Hundreds of Anchorage voters have until Friday to submit signatures for verification of their ballots in last week’s municipal election, the muni’s first in which votes could be returned by mail.

The municipal clerk’s office posted a reminder this week that voters should quickly respond to “cure letters” sent out due to issues with the signatures required on their ballot envelopes to confirm their identity.

Elections spokeswoman Carolyn Hall said Wednesday that about 570 letters were sent out, versus a turnout of nearly 80,000 voters – a number which suggests “people understand, largely, how to vote by mail.”

“About 570 cure letters went out, approximately, which is less than 1 percent of voters that returned their envelopes to us,” Hall said. “We were not sure what to expect – this was the first time – but we are happy it was such a relatively low amount.”

The letters broke down into three main categories, Hall said, including some which weren’t signed at all and others on which voters’ signatures didn’t match digital versions on file with the clerk’s office.
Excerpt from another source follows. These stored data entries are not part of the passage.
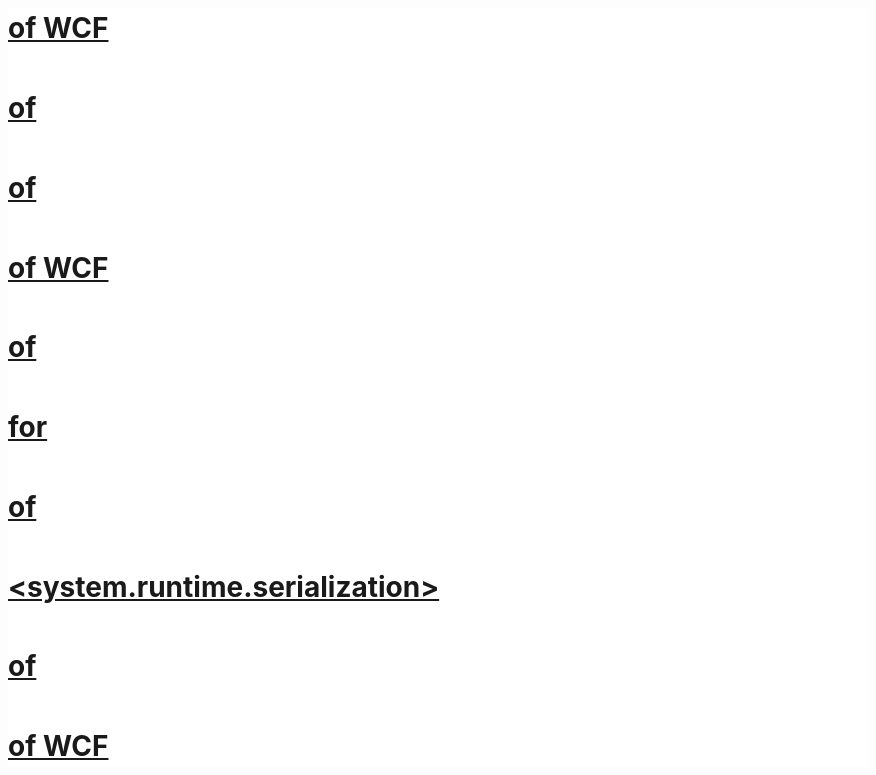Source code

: # [<cancelRequestedQuery> of WCF](cancelrequestedquery-of-wcf.md)
# [<bindings>](bindings.md)
# [<add> of <baseAddressPrefixFilter>](add-of-baseaddressprefixfilter.md)
# [<peer> of <serviceCredentials>](peer-of-servicecredentials.md)
# [<netHttpBinding>](nethttpbinding.md)
# [<policyImporter>](policyimporter.md)
# [<workflowInstanceQueries> of WCF](workflowinstancequeries-of-wcf.md)
# [<security> of <msmqIntegrationBinding>](security-of-msmqintegrationbinding.md)
# [<rsa>](rsa.md)
# [<serviceTimeouts>](servicetimeouts.md)
# [<peerAuthentication>](peerauthentication.md)
# [<certificateReference> for <identity>](certificatereference-for-identity.md)
# [<msmqIntegration>](msmqintegration.md)
# [<security> of <wsFederationHttpBinding>](security-of-wsfederationhttpbinding.md)
# [<system.runtime.serialization>](system-runtime-serialization.md)
# [<udpTransportSettings> of <udpAnnouncementEndpoint>](udptransportsettings-of-udpannouncementendpoint.md)
# [<cancelRequestedQueries> of WCF](cancelrequestedqueries-of-wcf.md)
# [<discoveryClient>](discoveryclient.md)
# [<custom>](custom.md)
# [<netMsmqBinding>](netmsmqbinding.md)
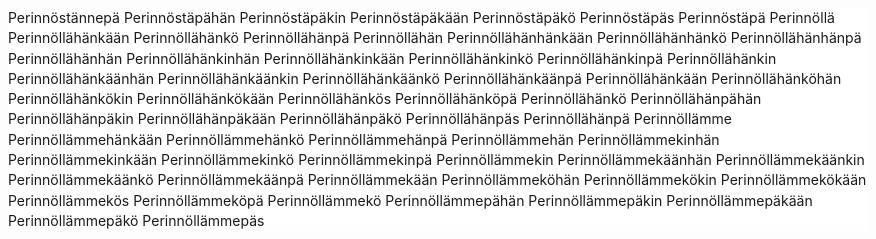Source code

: Perinnöstännepä
Perinnöstäpähän
Perinnöstäpäkin
Perinnöstäpäkään
Perinnöstäpäkö
Perinnöstäpäs
Perinnöstäpä
Perinnöllä
Perinnöllähänkään
Perinnöllähänkö
Perinnöllähänpä
Perinnöllähän
Perinnöllähänhänkään
Perinnöllähänhänkö
Perinnöllähänhänpä
Perinnöllähänhän
Perinnöllähänkinhän
Perinnöllähänkinkään
Perinnöllähänkinkö
Perinnöllähänkinpä
Perinnöllähänkin
Perinnöllähänkäänhän
Perinnöllähänkäänkin
Perinnöllähänkäänkö
Perinnöllähänkäänpä
Perinnöllähänkään
Perinnöllähänköhän
Perinnöllähänkökin
Perinnöllähänkökään
Perinnöllähänkös
Perinnöllähänköpä
Perinnöllähänkö
Perinnöllähänpähän
Perinnöllähänpäkin
Perinnöllähänpäkään
Perinnöllähänpäkö
Perinnöllähänpäs
Perinnöllähänpä
Perinnöllämme
Perinnöllämmehänkään
Perinnöllämmehänkö
Perinnöllämmehänpä
Perinnöllämmehän
Perinnöllämmekinhän
Perinnöllämmekinkään
Perinnöllämmekinkö
Perinnöllämmekinpä
Perinnöllämmekin
Perinnöllämmekäänhän
Perinnöllämmekäänkin
Perinnöllämmekäänkö
Perinnöllämmekäänpä
Perinnöllämmekään
Perinnöllämmeköhän
Perinnöllämmekökin
Perinnöllämmekökään
Perinnöllämmekös
Perinnöllämmeköpä
Perinnöllämmekö
Perinnöllämmepähän
Perinnöllämmepäkin
Perinnöllämmepäkään
Perinnöllämmepäkö
Perinnöllämmepäs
Voters who couldn’t write their signature could also sign with an X or a line if a witness signed the envelope, but some witness signatures were missing.

The cure letters include a form and an envelope people can sign and send in to let workers at the muni’s Ship Creek election facility verify who they are.

“What they need to do is they need to provide a signature for us,” Hall said. “They can do that in person or they can mail it in to us.”